+++ Text provided

The production rules engine 34 generally operates according to the flowchart illustrated in FIG. 13. The general purpose of the processing is to identify areas in the image that are not suitable to receive a caption, such as ROIs, or high motion areas. The remaining areas in which a caption can be placed are then evaluated and one or more is picked for caption placement.
FIG. 13 is a flowchart illustrating the sequence of events during the processing performed by the production rules engine. This sequence is made for each caption to be placed in a motion video picture frame. When two or more captions need to placed in a frame, the process is run multiple times.
The process starts at 1300. At step 1302 the production rules engine 34 determines the frame position of caption in shot, for instance does the frame occurs at the beginning of the shot, the middle or the end. This determination allows selecting the proper set of rules to use in determining the location of the caption in the frame and its parameters. Different rules may be implemented depending on the frame position in the shot.
At step 1304, the ROI related information generated IS by the face detection module 20, the text detection module 22 and the motion mapping module 30 is processed. More specifically, the production rules engine 34 analyzes motion activity grid built by the motion mapping module 30. The motion activity grid segments the frame in a grid-like structure of slots where each slot can potentially receive a caption. If there are any specific areas in the image where high motion activity takes place, the production rules engine 34 disqualifies the slots in the grid that coincide to those high motion activity areas such as to avoid placing captions where they can mask important action in the image.
Note that the motion activity grid is processed for a series of frames that would contain the caption. For example, if an object shown in the image is moving across the image and that movement is shown by the set of frames that contain a caption, the high motion area that need to be protected from the caption (to avoid masking the high motion area), in each of the frames, is obtained by aggregating the image of the moving object from all the frames. In other words the entire area swept by the moving object across the image is protected from the caption. This is best shown by the example of FIGS. 17 a, 17 b, 17 c and 17 d which shows three successive frames in which action is present, namely the movement of a ball.
FIG. 17 a shows the first frame of the sequence. The ball 1700 is located at the left side of the image. FIG. 17 b is next frame in the sequence and it shows the ball 1700 in the center position of the image. FIG. 17 c is the last frame of the sequence where the ball 1700 is shown at the right side of the image. By successively displaying the frames 17 a, 17 b and 17 c, the viewer will see the ball 17 moving from left to the right.

++++++
+++ Dataset

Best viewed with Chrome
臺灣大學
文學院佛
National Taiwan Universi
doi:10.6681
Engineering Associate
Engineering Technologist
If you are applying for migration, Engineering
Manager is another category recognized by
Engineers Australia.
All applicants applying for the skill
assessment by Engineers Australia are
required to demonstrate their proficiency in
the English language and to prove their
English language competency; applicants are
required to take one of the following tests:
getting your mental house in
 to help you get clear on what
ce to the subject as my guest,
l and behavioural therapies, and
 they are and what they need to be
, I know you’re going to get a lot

++++++
+++ Dataset

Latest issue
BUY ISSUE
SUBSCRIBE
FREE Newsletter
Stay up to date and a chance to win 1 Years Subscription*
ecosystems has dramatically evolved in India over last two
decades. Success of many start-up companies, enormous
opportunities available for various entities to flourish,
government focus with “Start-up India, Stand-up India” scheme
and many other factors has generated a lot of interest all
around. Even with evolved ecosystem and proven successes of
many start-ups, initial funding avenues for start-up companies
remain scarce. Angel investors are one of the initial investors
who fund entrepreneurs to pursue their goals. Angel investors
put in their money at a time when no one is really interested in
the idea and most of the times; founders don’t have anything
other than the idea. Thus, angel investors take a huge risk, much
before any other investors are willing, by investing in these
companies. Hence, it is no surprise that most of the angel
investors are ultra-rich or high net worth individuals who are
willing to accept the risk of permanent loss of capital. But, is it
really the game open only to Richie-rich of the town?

++++++
+++ Dataset

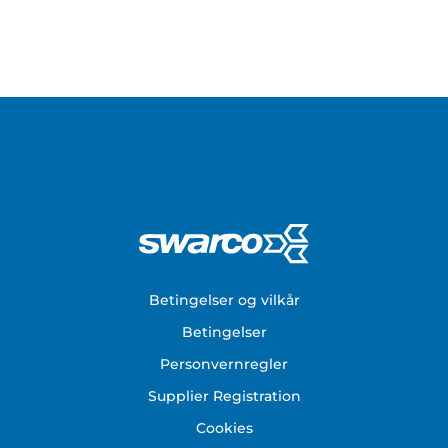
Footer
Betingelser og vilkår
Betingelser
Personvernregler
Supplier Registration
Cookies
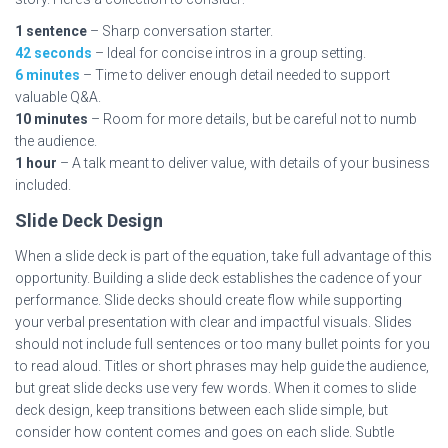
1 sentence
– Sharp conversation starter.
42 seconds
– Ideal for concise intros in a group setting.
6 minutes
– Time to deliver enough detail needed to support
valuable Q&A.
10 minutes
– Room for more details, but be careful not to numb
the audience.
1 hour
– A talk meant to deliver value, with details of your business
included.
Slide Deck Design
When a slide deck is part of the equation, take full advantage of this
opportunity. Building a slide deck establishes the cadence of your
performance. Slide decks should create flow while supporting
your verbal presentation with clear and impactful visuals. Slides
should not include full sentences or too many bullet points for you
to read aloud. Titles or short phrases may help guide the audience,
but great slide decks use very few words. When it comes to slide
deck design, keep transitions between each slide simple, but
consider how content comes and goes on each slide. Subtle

++++++

Required tasks:
**a)** Check each statement against the caption-placement text, answering yes or no and quoting the words of the text that settle it. (i) The production rules engine runs its sequence for each caption to be placed in a frame. (ii) The same set of rules applies no matter where the frame falls in the shot. (iii) FIG. 17 b shows the ball at the right side of the image.
**b)** Extend the caption-placement text, picking up after its final sentence.

Task results:
**a)**
(i) Yes: "This sequence is made for each caption to be placed in a motion video picture frame."
(ii) No: "Different rules may be implemented depending on the frame position in the shot."
(iii) No: "FIG. 17 b is next frame in the sequence and it shows the ball 1700 in the center position of the image."

**b)**
Assume that a caption is to be placed in the three frames 17 a, 17 b and 17 c. The production rules engine 34 will protect the area 1702 which is the aggregate of the ball image in each frame 17 a, 17 b and 17 c and that defines the area swept by the ball 1700 across the image. The production rules engine, therefore locate the caption in each frame such that it is outside the area 1702. The area 1702 is defined in terms of number and position of slots in the grid. As soon as the ball 1700 occupies any slot in a given frame of the sequence, that slot is disqualified from every other frame in the sequence.
The production rules engine 34 will also disqualify slots in the grid that coincide with the position of other ROIs, such as those identified by the face detection module 20 and by the text detection module 22. This process would then leave only the slots in which a caption can be placed and that would not mask, ROIs and important action on the screen.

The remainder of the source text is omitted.